### AIM OF THE TASK
Look through the records below for the line with "focal_35mm: 109" and the line with "exposure_s: 1/30", then return those lines and all lines between, exactly.

INFORMATION PROVIDED section start

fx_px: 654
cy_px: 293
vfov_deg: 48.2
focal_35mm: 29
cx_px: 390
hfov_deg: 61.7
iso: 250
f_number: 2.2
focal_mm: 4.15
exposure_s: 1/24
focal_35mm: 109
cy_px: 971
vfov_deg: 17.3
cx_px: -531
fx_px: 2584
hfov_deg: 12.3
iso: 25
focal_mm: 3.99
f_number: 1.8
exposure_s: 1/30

INFORMATION PROVIDED section end
INFORMATION PROVIDED section start

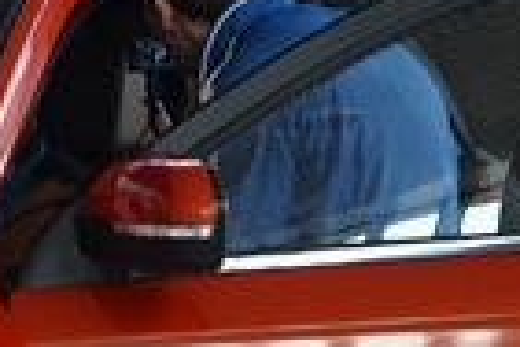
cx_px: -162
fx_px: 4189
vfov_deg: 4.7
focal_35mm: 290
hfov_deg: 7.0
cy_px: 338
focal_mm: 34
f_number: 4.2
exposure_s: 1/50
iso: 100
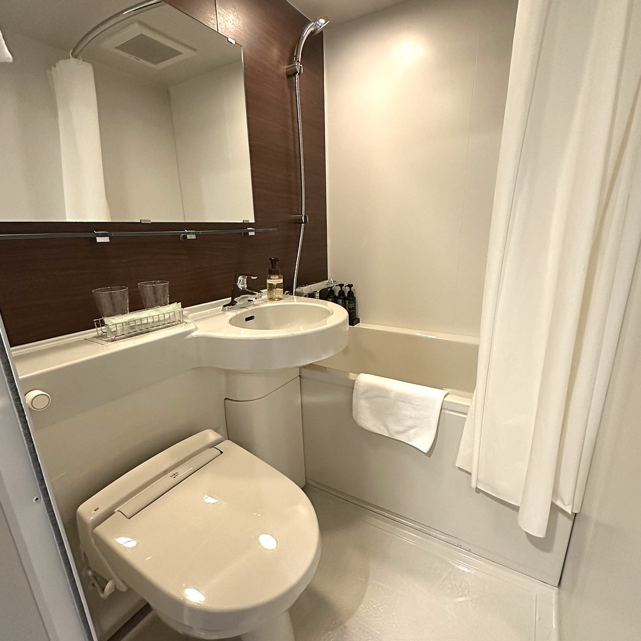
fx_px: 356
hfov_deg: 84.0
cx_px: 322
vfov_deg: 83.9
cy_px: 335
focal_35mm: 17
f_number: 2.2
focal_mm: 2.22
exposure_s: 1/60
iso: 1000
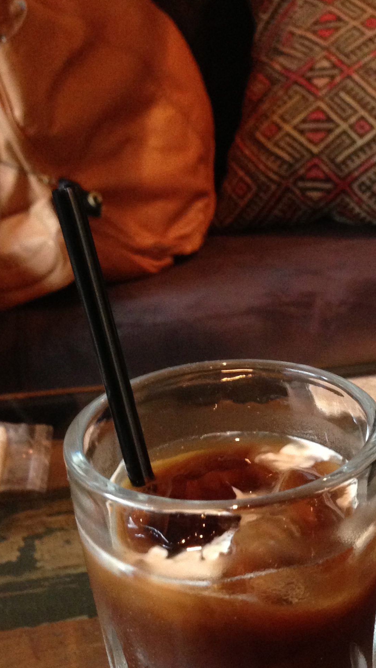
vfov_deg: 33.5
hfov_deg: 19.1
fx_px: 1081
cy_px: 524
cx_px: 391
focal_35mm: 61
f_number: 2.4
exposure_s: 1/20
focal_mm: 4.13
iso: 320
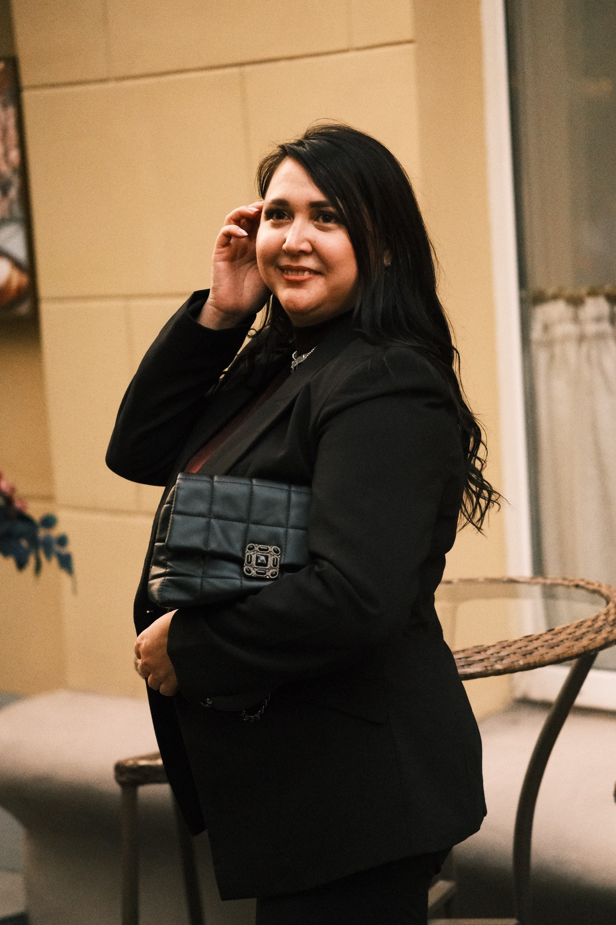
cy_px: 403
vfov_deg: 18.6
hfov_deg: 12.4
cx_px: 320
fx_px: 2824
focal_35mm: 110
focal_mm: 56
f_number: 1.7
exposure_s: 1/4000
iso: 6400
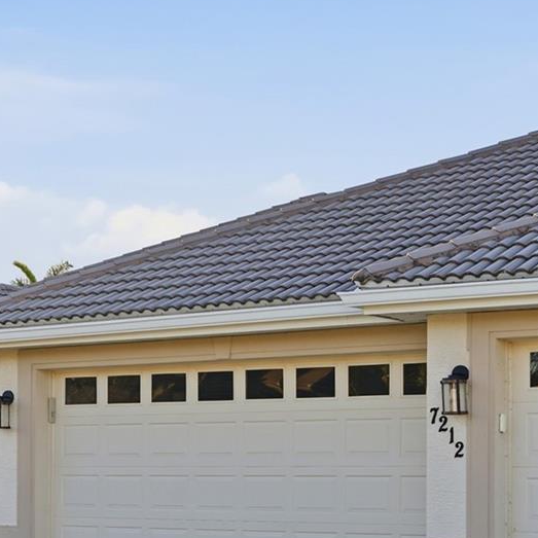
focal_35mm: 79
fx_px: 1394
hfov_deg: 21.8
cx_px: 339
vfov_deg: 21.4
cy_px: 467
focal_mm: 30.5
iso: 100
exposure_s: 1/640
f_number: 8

INFORMATION PROVIDED section end
INFORMATION PROVIDED section start

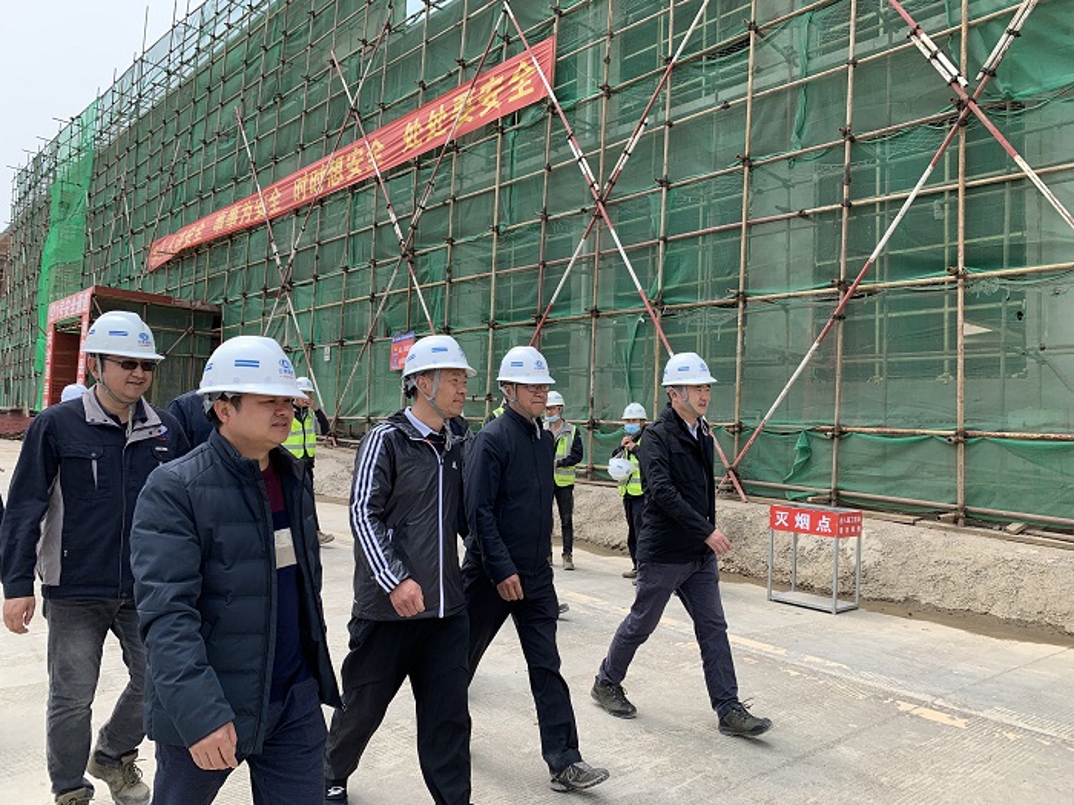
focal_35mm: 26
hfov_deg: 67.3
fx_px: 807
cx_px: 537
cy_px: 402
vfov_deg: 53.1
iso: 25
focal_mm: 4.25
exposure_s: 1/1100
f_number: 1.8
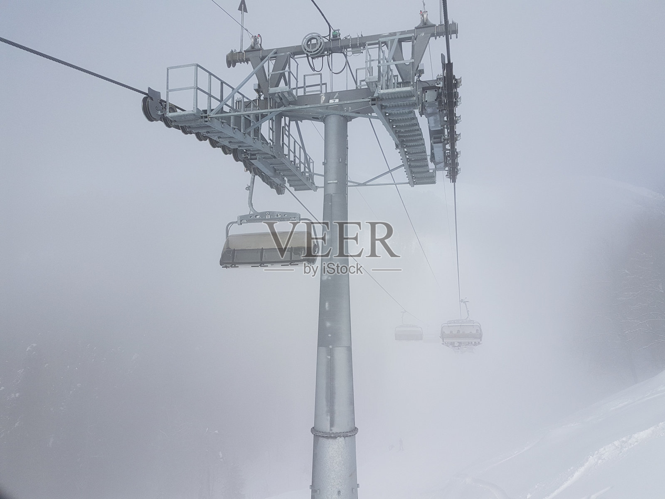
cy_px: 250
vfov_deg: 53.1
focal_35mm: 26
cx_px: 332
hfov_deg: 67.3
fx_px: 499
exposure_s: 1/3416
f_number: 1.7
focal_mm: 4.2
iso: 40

INFORMATION PROVIDED section end

### PROBLEM SOLUTION
focal_35mm: 109
cy_px: 971
vfov_deg: 17.3
cx_px: -531
fx_px: 2584
hfov_deg: 12.3
iso: 25
focal_mm: 3.99
f_number: 1.8
exposure_s: 1/30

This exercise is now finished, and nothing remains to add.